[Snark] Ruby is so slow

Christopher Vollick 0 at psycoti.ca
Wed Nov 21 03:02:41 UTC 2018

On Sat, Oct 27, 2018 at 07:20:41PM -0500, Zachary R. wrote:
> words.each do |word|
>  dictionary = English.new
>  place = if dictionary.is_english?(word)
>    dictionary.data.find_index(dictionary.the_word)
>  end
>  latin = Latin.new
>  pig = Pig.new(latin)
>  output << pig.data[place]
> end
> puts output.join(' ')

Ok, so, right off the bat here we've constructed a tree of objects.
But they're all short lived!
For each word we build a new English to figure out if a word is English.
Then we skip methods and reach directly into its uselessly named `data` to iterate over words anyway.
And we're using `dictionary.the_word` to get the word back out that we put in when we could have just used `word`.
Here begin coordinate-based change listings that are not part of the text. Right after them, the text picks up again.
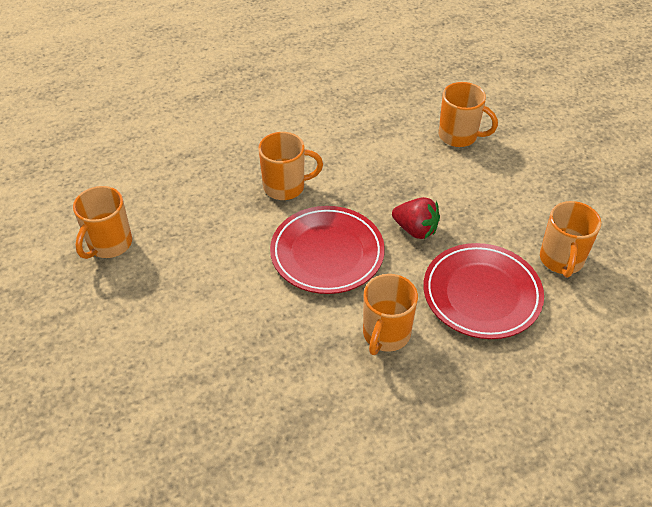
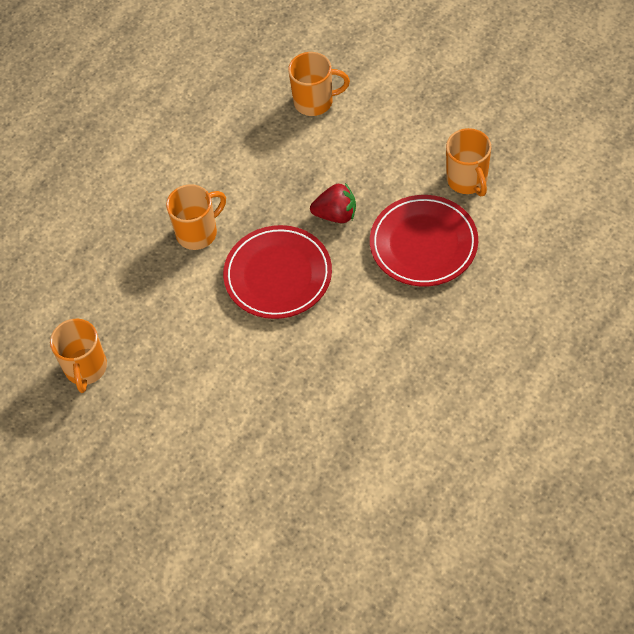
camera: 25 degrees left, 10 degrees up
(385, 334) = (371, 319): orange mug -> none

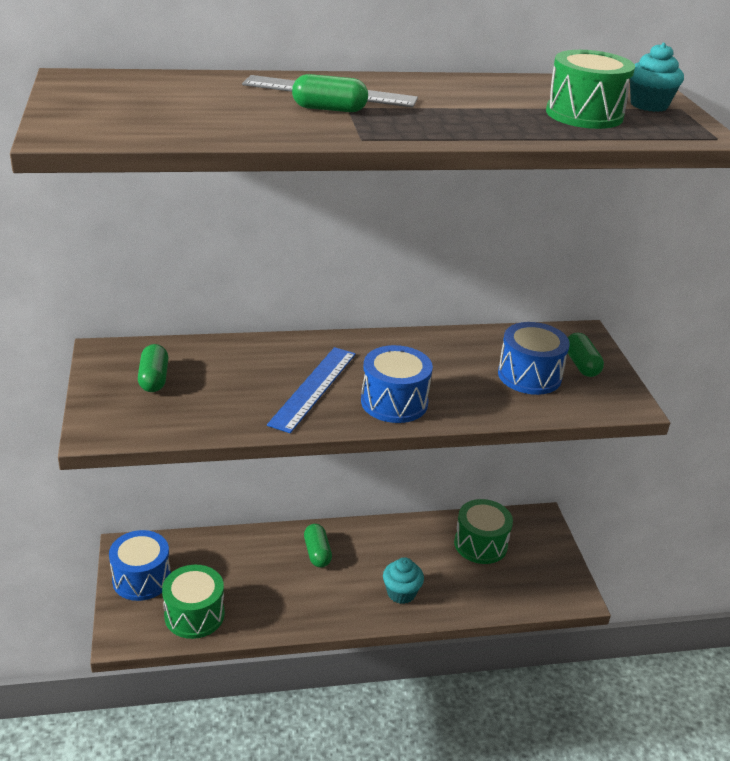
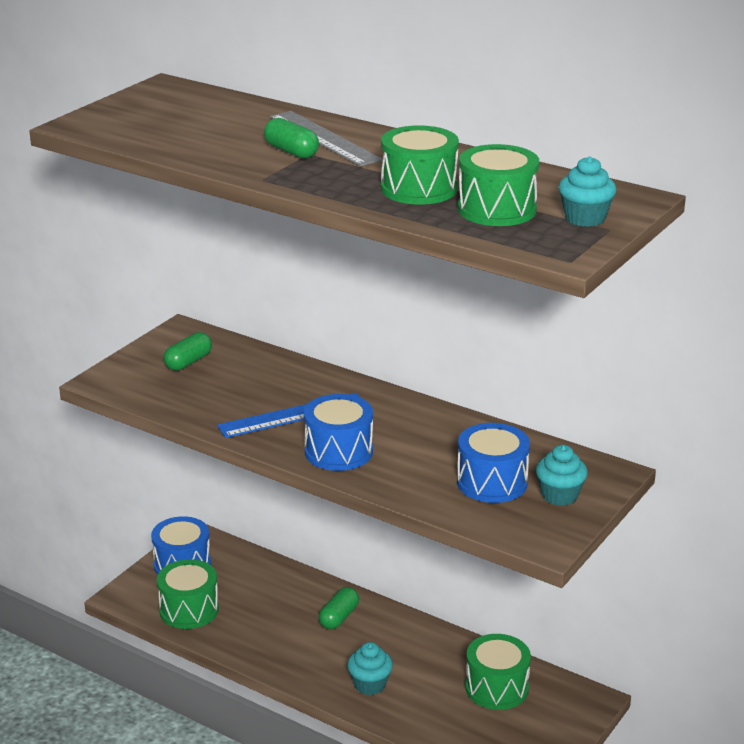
camera: 45 degrees right, 5 degrees down
(496, 113) = (419, 189): none -> green drum
(581, 365) = (559, 495): green capsule -> turquoise cupcake

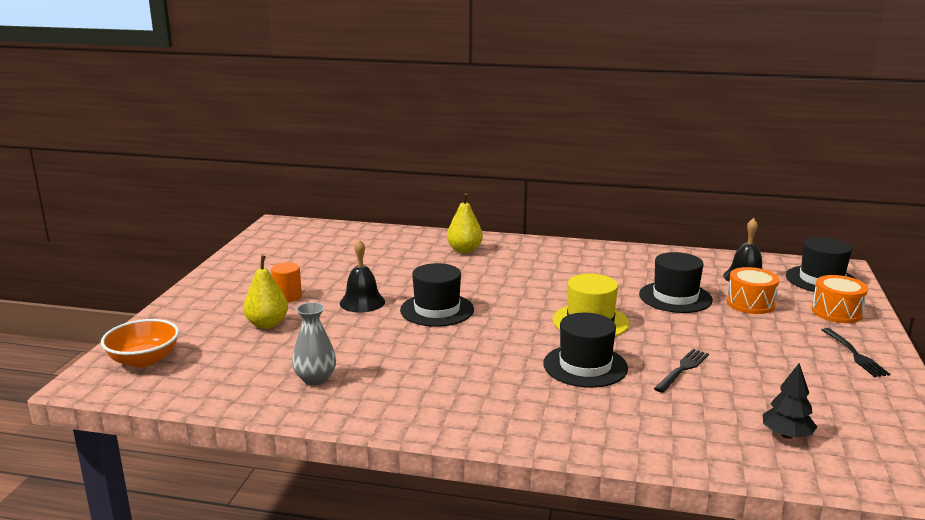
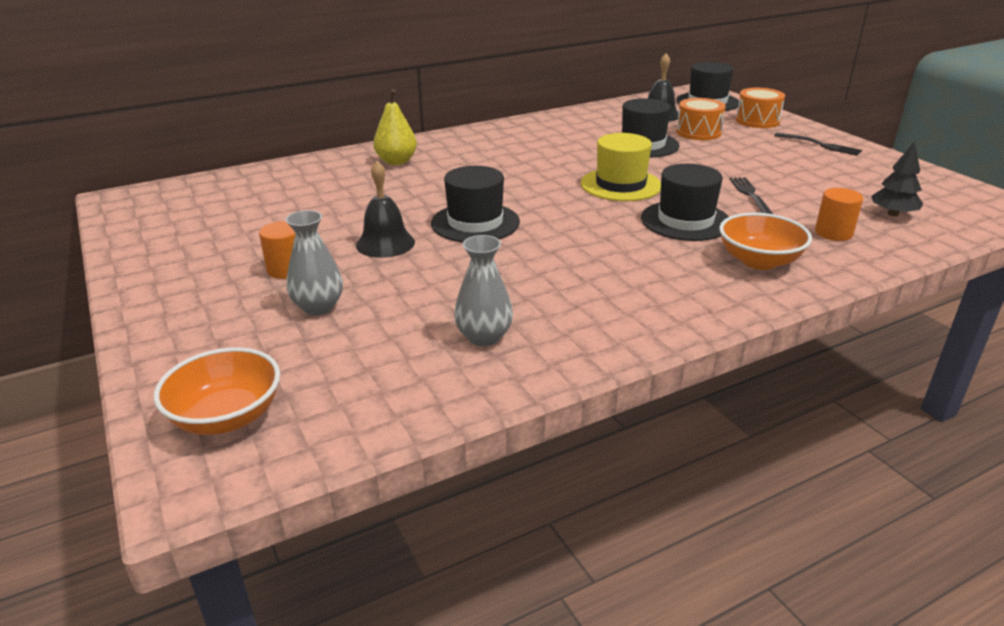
camera: 40 degrees left, 10 degrees up
(267, 324) = (318, 307): yellow pear -> grey vase
(580, 416) = (759, 261): none -> orange bowl
(691, 425) = (833, 233): none -> orange cylinder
Then, that's in an if. If the word is not english, I think `place` will be `nil`, and it'll fail later on, so all of that doesn't really give us any kind of protection.
So far so good.

Then we build a latin (just for this word) and then a pig, which we give the latin to.
That allows us to then index into `pig.data` with that thing we saw earlier.
This is a mess, but while some parts of this solution might be a little contrived later, this isn't _that_ exaggerated from a typical OOP overload.
Let's go down a layer.

>  def initialize
>    @data = []
>    load_data("english.data")
>  end
> [...]
>  def load_data(data)
>    file = File.new(data, "r")
>    while (line = file.gets)
>      @data << line.downcase.strip
>    end
>    file.close
>  end

This is obviously this solution's biggest gimmick
We have a list of all English words, and we load it all into a big array so we can process it.
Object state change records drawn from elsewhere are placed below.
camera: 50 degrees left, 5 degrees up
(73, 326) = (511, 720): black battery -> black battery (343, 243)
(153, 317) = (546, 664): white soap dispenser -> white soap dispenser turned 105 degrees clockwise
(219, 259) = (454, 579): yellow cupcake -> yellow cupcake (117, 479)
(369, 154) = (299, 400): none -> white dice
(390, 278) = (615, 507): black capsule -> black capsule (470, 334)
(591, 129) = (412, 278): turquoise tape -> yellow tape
There is _some_ shadow of realism here.
We could argue that we _could_ cache this info so it's more easily available to code later.
But in this case we know we rebuild this for every input word because someone was dumb.
We could argue that we _could_ load this into some efficient index that allows for impressive lookup speeds.
But in this case we just dump it into a flat list and don't even sort it.
(The input file looks sorted already, so maybe that's ok, but we don't use that fact later)
So I could argue that this class's ridiculousness is the basics of the "We'll do it like this for now, and we can always clean it up later" problem-solving.
Or maybe it's just crazy.

>  def is_english?(word)
>    is_english = 'not yet'
>    letters = word.split('')
>    letters.each do |letter|
>      data.each do |english|
>        if english.include?(letter)
>          if is_this_the_word?(letters.join(''), english)
>            is_english = 'yes'
>          end
>        end
>      end
>    end
>    is_english == 'yes'
>  end

So here is a particularly straight-forward sounding bit.
Is this word in the list of all words.
And instead they go over each letter of the input, and for every input word they first check if the letter is in that word. If it is, they push them together and say "Is this my word"?
And if so, they set their boolean string to the string "yes".
But they don't short-circuit, and instead just loop around uselessly.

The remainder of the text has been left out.